Ralph Dudley knew they sometimes laughed at him, the young associates here. He never raised his voice, he never criticized, he was solicitous toward them. He supposed the young men (Dudley had never quite come to terms with the idea of women lawyers) held him in all the more contempt for this obsequiousness. There were a few loyal boys, like Todd, but on the whole no one had much time for Old Man Dudley.

"Grandpa," he'd heard that the associates called him. Partners, too, although somewhat more subtly, joined in the derision. Yet though this treatment soiled his days here – and obliterated whatever loyalty he had once felt for Hubbard, White & Willis – he was not overly troubled. His relation with the firm became just what his marriage to Emma had been one of respectful acknowledgment. He was usually able to keep his bitterness contained.
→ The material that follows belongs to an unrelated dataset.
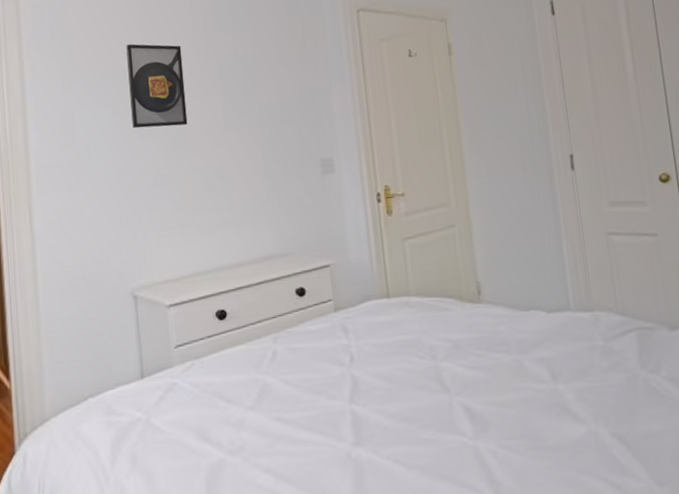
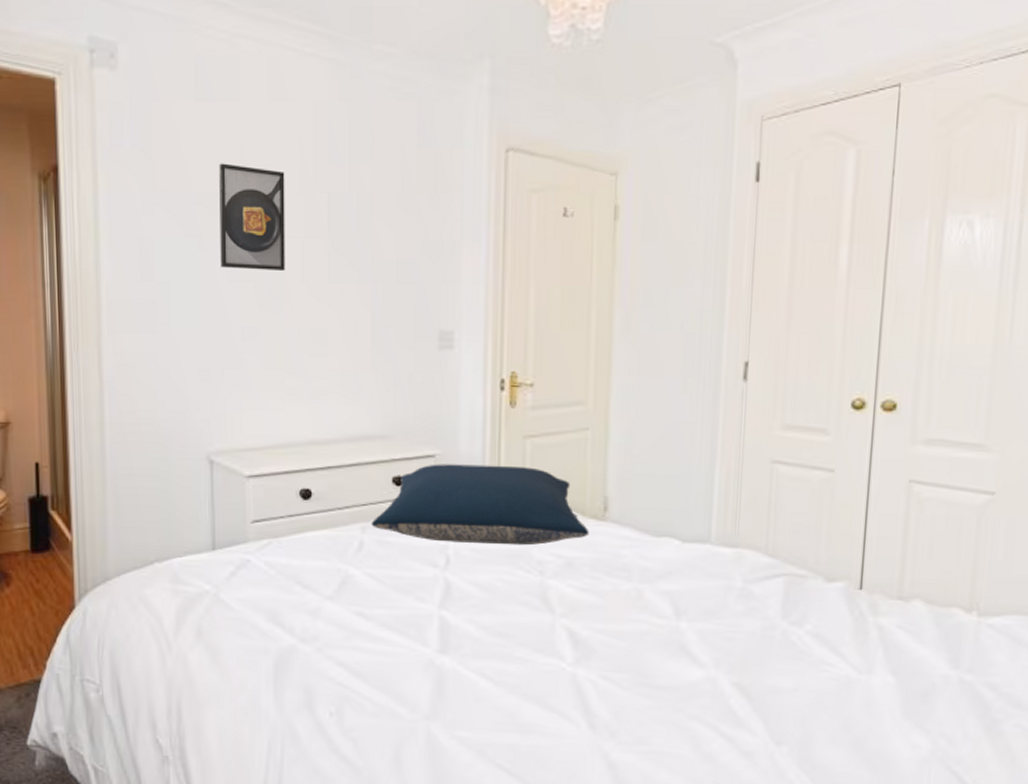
pillow: none [281,264,469,342] -> present [371,464,589,546]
Junie's eyes were closed, her patent-leather shoes swaying in time to the music. My God, she was growing up. Fifteen. It gave him a pang of sorrow. At times he had flashes – poses she struck, the way the light might catch her face – of her as a woman in her twenties. He knew that she, abandoned in adolescence, earned the seeds of adulthood within her more fertilely than other children.

And he often felt she was growing up far too fast for him.

He handed the dictated tape to the typist, who left.

"So," he said to the girl, "are we going to do some shopping?"

"I guess."

That question she heard perfectly, Dudley observed. "Well, let's go."

She shrugged and hopped off the chair, tugging at her dress in irritation, which meant she wanted to be wearing jeans and a T-shirt – clothes that she loved and that he hated.

They were at the elevator when a woman's voice asked, "Ralph, excuse me, you have a minute?"

He recognized the young woman from around the firm but couldn't recall a name. It stung him slightly that she had the effrontery to call him by his first name but because he was a gentlemen he did nothing other than smile and nod. "Yes, you're Taylor Lockwood."

"Sure, of course. This is my granddaughter, Junie. Junie, say hello to Miss Lockwood. She's a lawyer here."